Four Ontario investigations into deaths at unregulated home daycares over the last three decades has led to a call for more provincial oversight.
Last summer, the death of two toddlers in a North York and Vaughan home daycares disrupted a community. Investigators soon began to probe the number of deaths that have occurred in unregulated daycares over the past 30 years.
In 1985, four children along with their caregiver died of smoke inhalation in a Bolton house fire. The caregiver, according to thestar.com, was intoxicated and asleep when the fire began. A decade later, a 1-year-old was strangled by her undershirt when it caught on a bolt in a defective playpen in an unregulated Cambridge home daycare. Two years later, another child was strangled by the strap of a car seat. The list goes on and on.
After all these deaths, inquiries were launched and a call for reform was made, including a review of the Day Nurseries Act, mandatory provincial registration and more licensed home daycares.
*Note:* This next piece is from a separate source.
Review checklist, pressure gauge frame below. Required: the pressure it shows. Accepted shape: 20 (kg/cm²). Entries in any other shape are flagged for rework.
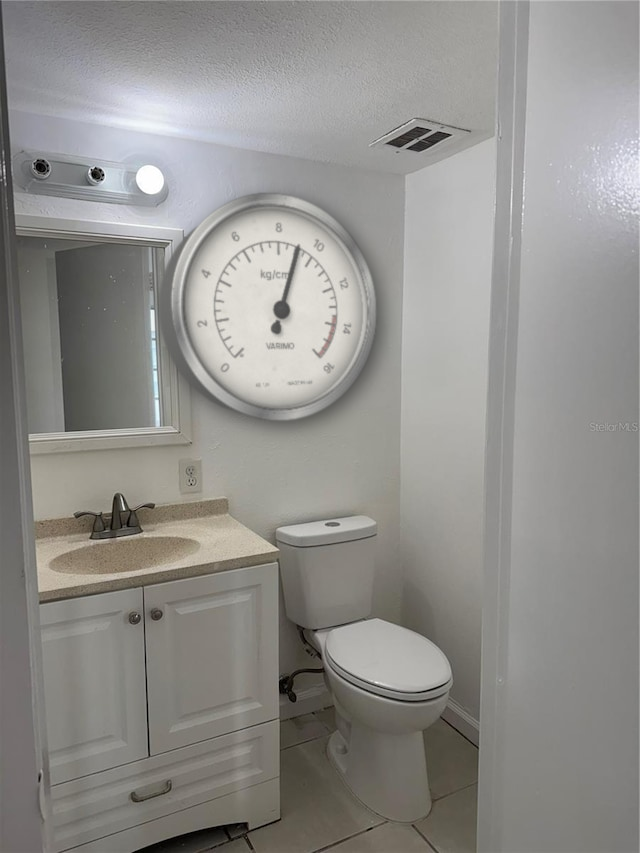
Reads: 9 (kg/cm²)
Although there are licensed daycare spots in Ontario, they only serve about 12 per cent of children under the age of 12.
Under the Day Nurseries Act, these homes are overseen by licensed agencies that are responsible for ensuing health and safety standards are met. The act requires a minimum of three visits a year by agency staff.
It seems that although something is in place that can help protect children, it is not enough as these accidental deaths continue to happen.